Gordon testified Wednesday another 138,000 were found compliant or exempt in the first two months of 2020, leaving 100,000 people required to file paperwork under the law.
Kate Massey, deputy director of the Michigan’s Medicaid office, testified that state was able to determine, in part through documentation in other public assistance programs, that many Medicaid beneficiaries were compliant in January even if they had not filed reports on their January work histories.
Health department spokesman Bob Wheaton told Bridge later Wednesday that the 138,000 were cleared for one of three reasons:
- They asked for exemptions that were subsequently granted
- They were no longer eligible for Healthy Michigan for other reasons
- The January income reports filed for other programs — food assistance, for example — showed they met the January work requirements
- That left about 100,000 individuals who had to file January reports by the end of February; only about 20,000 did so.
The low compliance rate was not a surprise, Gordon added upon questioning.
He and others have said many hard-to-reach recipients may remain confused about or unaware of work requirements. Many of Michigan’s neediest residents simply don’t open or understand their mail, he and other critics of the law have said.
Sen. Peter MacGregor, R-Battle Creek, pressed for details from Gordon, noting that the federal court ruling may well be appealed. For that reason, he said, it’s important that the state stay on top of the need to enforce the law.
“I've been signaled that there is going to be an appeal. It's not over, so we need to stay vigilant and prepared either way,” MacGregor said.
And Sen.

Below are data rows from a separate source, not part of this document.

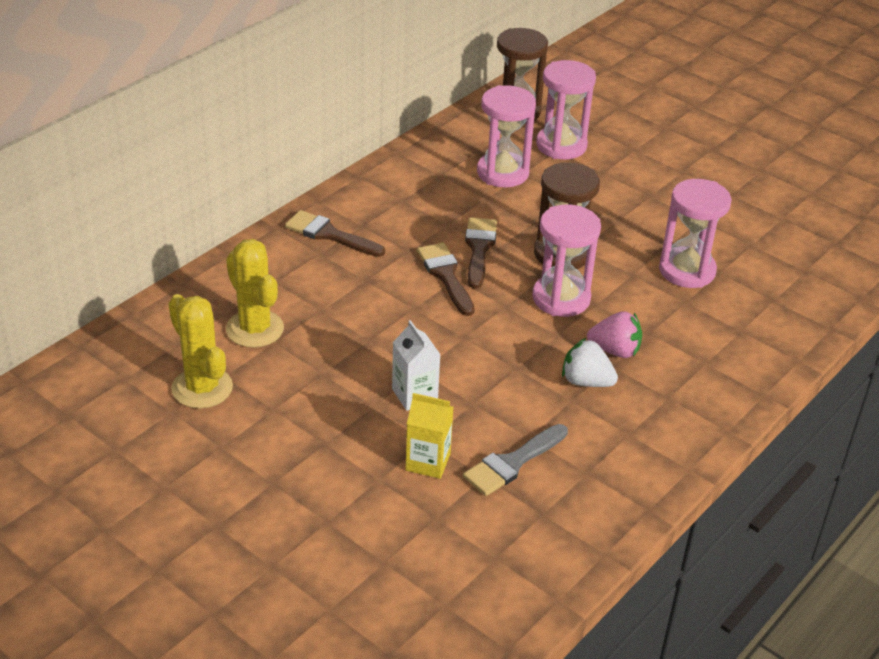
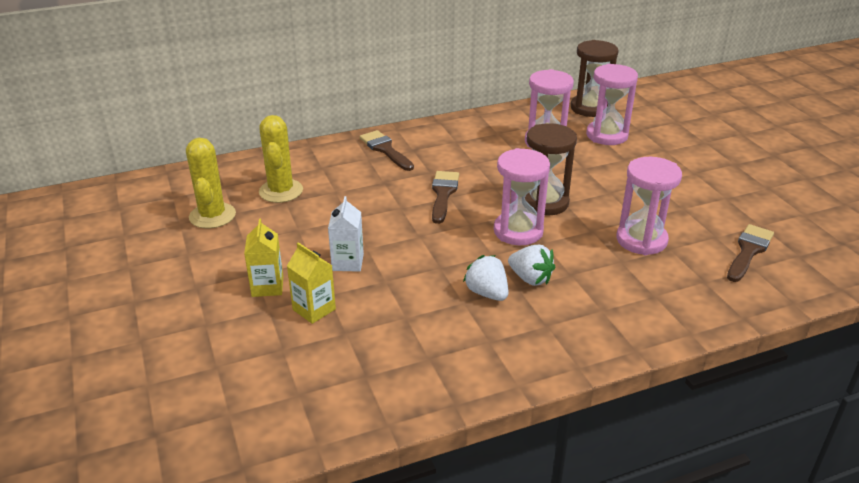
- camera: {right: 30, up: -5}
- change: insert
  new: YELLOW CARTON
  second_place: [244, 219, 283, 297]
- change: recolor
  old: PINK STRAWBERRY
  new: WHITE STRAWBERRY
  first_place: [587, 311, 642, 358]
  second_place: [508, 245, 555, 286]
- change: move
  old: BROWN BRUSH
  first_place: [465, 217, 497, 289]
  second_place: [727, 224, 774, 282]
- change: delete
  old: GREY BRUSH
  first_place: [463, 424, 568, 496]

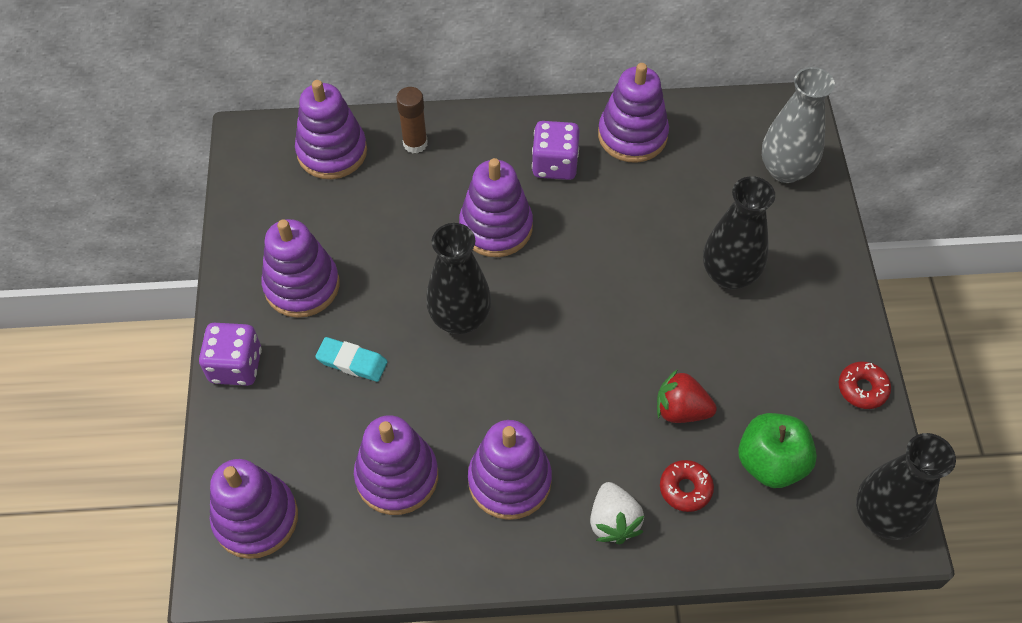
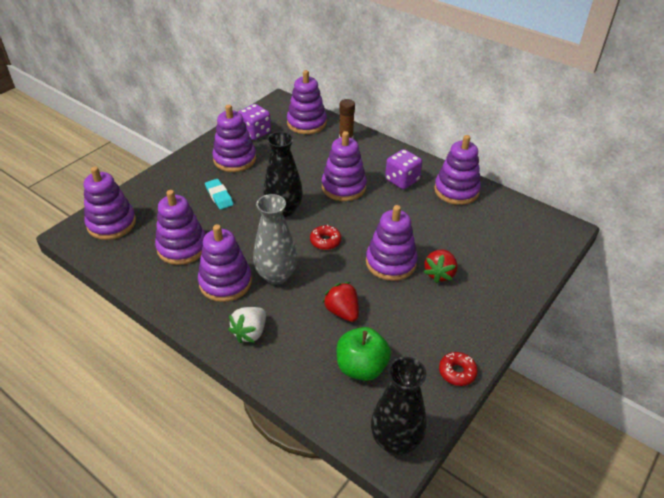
- camera: {right: 40, up: -15}
- change: move
  old: PURPLE DICE
  first_place: [199, 323, 262, 386]
  second_place: [238, 104, 271, 140]
- change: move
  old: GREY VASE
  first_place: [762, 67, 835, 183]
  second_place: [253, 194, 297, 285]
- change: move
  old: RED DONUT
  first_place: [660, 460, 714, 512]
  second_place: [310, 225, 341, 250]
- change: insert
  new: PURPLE STACKING TOY
  second_place: [366, 205, 418, 281]
- change: replace
  old: BLACK VASE
  new: RED STRAWBERRY
  first_place: [703, 176, 775, 290]
  second_place: [424, 249, 458, 283]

Kim Lasata, R-Bainbridge, echoed MacGregor’s continuing support for the program, pressing Gordon on how enrollees have filed their reports so far.
“For me, [work rules are] about empowering people, you know, getting them in the community so they can see what's out there,” she said.
Even so, Whitmer’s administration and Democratic critics of the work rules signalled their interpretation of the court ruling is that Medicaid work rules are now over in Michigan.
Attorney General Dana Nessel said in a statement the ruling “will ensure that Michigan won’t be throwing away taxpayer money to enforce unlawful requirements.”
Whitmer — also in a statement — lamented that a Republican-led legislature moved ahead with a program that was “clearly going to be thrown out by the courts.”
The Michigan Health and Hospital Association cheered the decision, which it said “invalidates” the work rules. The group said it shows that “attaching additional personal responsibility requirements that have nothing to do with healthcare access fail to fulfill Medicaid’s objective of providing healthcare coverage to Michigan’s financially vulnerable population.”
Meanwhile, Gilda Jacobs, president and CEO of Michigan League for Public Policy and one of the most outspoken critics of work rules, said she is thrilled with Wednesday’s order.
The reporting requirement is “a huge anxiety not only for enrollees” but also the Michigan Department of Health and Human Services the administers the program, Jacobs said.